The U.S. Women’s Open

The decision to bring the U.S. Women’s Open to Riviera in May 2026 has been described, by people who ought to know better, as a curious choice. The argument is that Riviera is too long for the women’s game, or too narrow, or too dependent on physical strength to favour the kind of strategic precision that the women’s tour produces. The argument is wrong, and the reason it is wrong is that almost everything that Riviera tests is independent of clubhead speed. The course rewards angles. It rewards the player who is willing to leave themselves a slightly longer second shot in exchange for a clearer line. It rewards lag putting, it rewards the ability to play the kikuyu without fear, and it rewards short-game touch around greens that punish anyone who lands above the hole.

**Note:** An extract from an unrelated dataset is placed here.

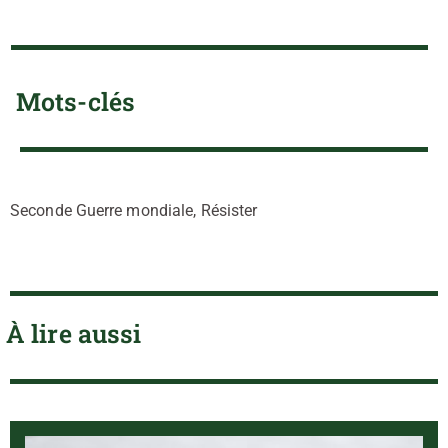
Mots-clés
Seconde Guerre mondiale, Résister
À lire aussi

The women’s field that arrives at Riviera in late May will, in many respects, be better suited to the course than the men’s field that has been visiting in February for the past forty years. The course will play firmer in May than it does in February, which favours the player who has thought about angles. The greens will be quicker. The kikuyu, which is at its lushest in late spring, will produce more of the awkward lies that punish the long iron and reward the wedge. Korda, Yin, Tavatanakit, Green, Thitikul: Riviera will give them a leaderboard that will not look like the one Memorial Park produced last week, and that is the point of bringing them there.

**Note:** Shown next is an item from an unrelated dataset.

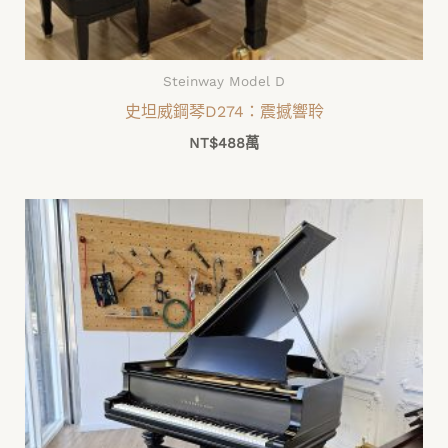
Steinway Model D
史坦威鋼琴D274：震撼響聆
NT$
488萬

The course turns a hundred this year, and the tournament that arrives there in May will be, by some distance, the most strategically interesting major in the women’s calendar. Riviera does not need a centenary celebration. The kikuyu was here before the sponsors were, and it will be here after them. The point of the course is the choices it asks the players to make. The point of the major is the choices the broadcast will get to show us.